Aisenbrey has been in Durango for four years, during which time she's served on the board of Cadence Therapeutic Riding. "It's fun," she says. "It's not therapy for them."

Part of the healing therapy comes from having a group of people around you, helping to encourage and support. Volunteers are the lifeblood of Cadence Therapeutic. Board president and head instructor Ron Tyner volunteers many hours each week as well as running two businesses, but shrugs off the hardship of making that commitment. "We get a lot more out of it than we put in," he says.

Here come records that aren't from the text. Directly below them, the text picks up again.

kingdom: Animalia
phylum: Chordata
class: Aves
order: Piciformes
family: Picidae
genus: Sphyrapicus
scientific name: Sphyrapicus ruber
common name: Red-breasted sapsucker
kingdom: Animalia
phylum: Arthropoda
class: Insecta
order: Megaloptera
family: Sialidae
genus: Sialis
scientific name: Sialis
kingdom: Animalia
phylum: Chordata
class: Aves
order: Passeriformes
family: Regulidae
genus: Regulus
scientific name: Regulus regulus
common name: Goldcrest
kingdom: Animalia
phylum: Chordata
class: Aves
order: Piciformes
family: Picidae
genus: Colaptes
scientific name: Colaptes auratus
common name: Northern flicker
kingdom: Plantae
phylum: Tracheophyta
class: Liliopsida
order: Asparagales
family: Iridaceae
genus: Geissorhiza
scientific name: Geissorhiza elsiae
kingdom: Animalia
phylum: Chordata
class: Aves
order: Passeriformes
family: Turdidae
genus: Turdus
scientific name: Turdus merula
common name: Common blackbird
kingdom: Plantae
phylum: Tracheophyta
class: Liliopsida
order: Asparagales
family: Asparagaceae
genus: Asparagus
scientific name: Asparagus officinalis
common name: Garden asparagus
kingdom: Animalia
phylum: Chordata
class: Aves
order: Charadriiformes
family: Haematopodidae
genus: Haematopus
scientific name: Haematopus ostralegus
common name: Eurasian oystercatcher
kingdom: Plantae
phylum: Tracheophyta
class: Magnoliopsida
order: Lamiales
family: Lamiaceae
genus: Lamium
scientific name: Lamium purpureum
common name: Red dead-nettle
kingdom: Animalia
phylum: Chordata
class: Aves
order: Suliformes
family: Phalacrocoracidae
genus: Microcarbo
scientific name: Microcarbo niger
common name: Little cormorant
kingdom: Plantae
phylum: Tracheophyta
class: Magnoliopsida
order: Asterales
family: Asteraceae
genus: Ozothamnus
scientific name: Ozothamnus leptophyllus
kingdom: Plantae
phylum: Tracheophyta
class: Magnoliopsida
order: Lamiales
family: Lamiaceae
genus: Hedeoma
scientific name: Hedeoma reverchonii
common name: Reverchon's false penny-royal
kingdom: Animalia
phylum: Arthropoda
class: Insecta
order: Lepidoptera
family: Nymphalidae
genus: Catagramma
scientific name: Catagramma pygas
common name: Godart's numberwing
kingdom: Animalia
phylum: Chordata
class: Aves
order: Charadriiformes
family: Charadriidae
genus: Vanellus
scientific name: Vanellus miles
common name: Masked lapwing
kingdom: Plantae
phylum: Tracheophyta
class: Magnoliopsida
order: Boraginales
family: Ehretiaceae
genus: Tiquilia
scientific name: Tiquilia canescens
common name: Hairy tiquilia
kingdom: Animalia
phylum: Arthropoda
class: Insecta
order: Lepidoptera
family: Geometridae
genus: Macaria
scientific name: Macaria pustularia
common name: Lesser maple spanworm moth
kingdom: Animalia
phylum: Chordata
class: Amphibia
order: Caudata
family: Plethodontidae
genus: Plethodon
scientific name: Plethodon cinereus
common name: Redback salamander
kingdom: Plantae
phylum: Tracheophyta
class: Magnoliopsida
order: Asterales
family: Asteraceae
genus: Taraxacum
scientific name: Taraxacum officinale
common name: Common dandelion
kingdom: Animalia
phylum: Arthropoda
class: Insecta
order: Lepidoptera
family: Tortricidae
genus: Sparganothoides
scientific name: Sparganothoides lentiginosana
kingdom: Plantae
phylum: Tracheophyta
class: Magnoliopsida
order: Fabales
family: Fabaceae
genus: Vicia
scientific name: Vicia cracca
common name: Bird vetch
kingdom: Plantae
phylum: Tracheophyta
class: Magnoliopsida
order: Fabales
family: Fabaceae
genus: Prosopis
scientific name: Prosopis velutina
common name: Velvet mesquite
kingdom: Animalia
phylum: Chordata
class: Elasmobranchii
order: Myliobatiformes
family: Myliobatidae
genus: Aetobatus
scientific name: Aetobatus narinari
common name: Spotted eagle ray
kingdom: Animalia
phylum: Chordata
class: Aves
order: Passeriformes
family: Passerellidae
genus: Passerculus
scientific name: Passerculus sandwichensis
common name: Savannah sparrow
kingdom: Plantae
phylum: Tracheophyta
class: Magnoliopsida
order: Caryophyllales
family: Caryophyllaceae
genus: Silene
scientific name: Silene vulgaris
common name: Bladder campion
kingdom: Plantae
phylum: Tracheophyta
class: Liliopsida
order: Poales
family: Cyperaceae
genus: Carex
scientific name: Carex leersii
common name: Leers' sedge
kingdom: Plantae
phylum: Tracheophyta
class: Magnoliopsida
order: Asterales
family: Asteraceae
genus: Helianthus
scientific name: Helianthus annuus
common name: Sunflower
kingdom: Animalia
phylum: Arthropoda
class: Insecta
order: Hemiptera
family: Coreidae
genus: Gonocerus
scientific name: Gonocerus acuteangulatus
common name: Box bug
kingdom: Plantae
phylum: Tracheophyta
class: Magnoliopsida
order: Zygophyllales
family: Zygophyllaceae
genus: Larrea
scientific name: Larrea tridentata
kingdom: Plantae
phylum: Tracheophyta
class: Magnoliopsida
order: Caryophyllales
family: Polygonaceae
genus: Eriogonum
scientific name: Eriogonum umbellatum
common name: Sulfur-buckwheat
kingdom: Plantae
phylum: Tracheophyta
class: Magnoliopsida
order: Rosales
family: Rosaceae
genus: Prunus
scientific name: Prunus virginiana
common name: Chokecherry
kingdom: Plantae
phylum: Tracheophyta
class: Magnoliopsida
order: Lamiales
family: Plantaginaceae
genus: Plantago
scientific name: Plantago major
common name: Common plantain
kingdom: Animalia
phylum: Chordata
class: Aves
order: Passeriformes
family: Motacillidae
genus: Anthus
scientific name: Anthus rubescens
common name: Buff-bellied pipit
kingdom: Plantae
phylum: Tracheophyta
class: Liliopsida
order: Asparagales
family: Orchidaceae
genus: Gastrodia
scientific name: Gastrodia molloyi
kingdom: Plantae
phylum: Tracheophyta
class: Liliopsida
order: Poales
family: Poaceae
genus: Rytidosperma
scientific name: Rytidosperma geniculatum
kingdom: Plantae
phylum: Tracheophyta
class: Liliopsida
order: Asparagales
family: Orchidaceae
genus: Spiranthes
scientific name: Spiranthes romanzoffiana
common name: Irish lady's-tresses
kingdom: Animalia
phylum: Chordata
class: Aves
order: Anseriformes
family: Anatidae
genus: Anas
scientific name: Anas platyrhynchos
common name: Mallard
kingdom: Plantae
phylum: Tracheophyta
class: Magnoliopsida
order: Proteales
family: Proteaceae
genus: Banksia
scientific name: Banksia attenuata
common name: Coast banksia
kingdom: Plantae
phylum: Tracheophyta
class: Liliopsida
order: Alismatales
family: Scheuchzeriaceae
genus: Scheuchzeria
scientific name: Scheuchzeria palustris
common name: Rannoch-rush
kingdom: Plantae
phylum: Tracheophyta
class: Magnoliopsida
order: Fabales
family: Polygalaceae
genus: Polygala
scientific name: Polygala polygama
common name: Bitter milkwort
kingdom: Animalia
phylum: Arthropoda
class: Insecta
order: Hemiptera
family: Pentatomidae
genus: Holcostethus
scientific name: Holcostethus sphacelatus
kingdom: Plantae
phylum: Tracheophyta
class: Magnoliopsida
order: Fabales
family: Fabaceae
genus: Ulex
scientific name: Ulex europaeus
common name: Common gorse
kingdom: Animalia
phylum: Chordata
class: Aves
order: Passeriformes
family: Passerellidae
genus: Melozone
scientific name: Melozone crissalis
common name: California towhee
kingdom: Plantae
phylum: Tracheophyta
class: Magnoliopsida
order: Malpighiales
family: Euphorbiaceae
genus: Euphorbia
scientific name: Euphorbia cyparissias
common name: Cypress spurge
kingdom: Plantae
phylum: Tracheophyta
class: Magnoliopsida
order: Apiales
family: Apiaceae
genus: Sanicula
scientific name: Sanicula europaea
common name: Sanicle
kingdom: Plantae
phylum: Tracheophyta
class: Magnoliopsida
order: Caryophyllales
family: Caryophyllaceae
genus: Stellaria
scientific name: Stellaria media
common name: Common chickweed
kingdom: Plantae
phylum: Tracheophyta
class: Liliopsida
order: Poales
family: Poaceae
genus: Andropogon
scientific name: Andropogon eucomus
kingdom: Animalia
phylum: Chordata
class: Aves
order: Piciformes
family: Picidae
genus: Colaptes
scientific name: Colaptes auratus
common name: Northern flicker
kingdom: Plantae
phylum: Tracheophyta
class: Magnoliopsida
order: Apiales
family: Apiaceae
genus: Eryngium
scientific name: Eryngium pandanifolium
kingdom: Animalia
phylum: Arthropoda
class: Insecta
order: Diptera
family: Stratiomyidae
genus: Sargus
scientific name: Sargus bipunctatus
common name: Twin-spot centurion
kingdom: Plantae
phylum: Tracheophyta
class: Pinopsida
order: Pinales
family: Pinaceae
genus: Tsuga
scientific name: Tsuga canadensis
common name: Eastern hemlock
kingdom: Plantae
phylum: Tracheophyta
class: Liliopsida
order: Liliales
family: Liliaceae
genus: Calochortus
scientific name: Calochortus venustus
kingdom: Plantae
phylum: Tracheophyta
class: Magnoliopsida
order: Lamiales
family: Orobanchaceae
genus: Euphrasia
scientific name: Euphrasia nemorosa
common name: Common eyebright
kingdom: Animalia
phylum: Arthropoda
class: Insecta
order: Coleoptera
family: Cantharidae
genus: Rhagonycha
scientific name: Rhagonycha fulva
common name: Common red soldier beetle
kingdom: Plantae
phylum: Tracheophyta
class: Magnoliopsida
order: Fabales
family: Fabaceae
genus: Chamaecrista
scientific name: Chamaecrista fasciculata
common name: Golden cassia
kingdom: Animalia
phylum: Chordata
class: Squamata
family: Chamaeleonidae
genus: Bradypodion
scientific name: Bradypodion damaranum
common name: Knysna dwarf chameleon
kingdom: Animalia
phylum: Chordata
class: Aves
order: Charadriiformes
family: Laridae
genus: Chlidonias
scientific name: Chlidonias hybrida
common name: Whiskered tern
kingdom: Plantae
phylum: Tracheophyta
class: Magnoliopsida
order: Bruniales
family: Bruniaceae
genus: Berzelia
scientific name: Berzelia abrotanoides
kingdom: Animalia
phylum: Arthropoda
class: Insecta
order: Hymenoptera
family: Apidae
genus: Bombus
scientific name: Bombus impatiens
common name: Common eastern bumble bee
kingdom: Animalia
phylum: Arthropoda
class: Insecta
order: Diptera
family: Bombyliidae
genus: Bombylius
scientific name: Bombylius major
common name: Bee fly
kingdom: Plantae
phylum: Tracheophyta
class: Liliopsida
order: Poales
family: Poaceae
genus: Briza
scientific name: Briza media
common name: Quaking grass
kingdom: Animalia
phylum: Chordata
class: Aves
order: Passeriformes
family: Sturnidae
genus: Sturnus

In a month, Schmidt has already made huge strides, Tyner says. "It's absolutely amazing to me. The guy works hard, and the volunteers just love working with him. Every day he just makes some huge improvements."

Whether it's the horse, the activity or the camaraderie, Schmidt is obviously more animated after dismounting following his half-hour-plus ride.

He says he feels strong. And he hasn't fallen off yet.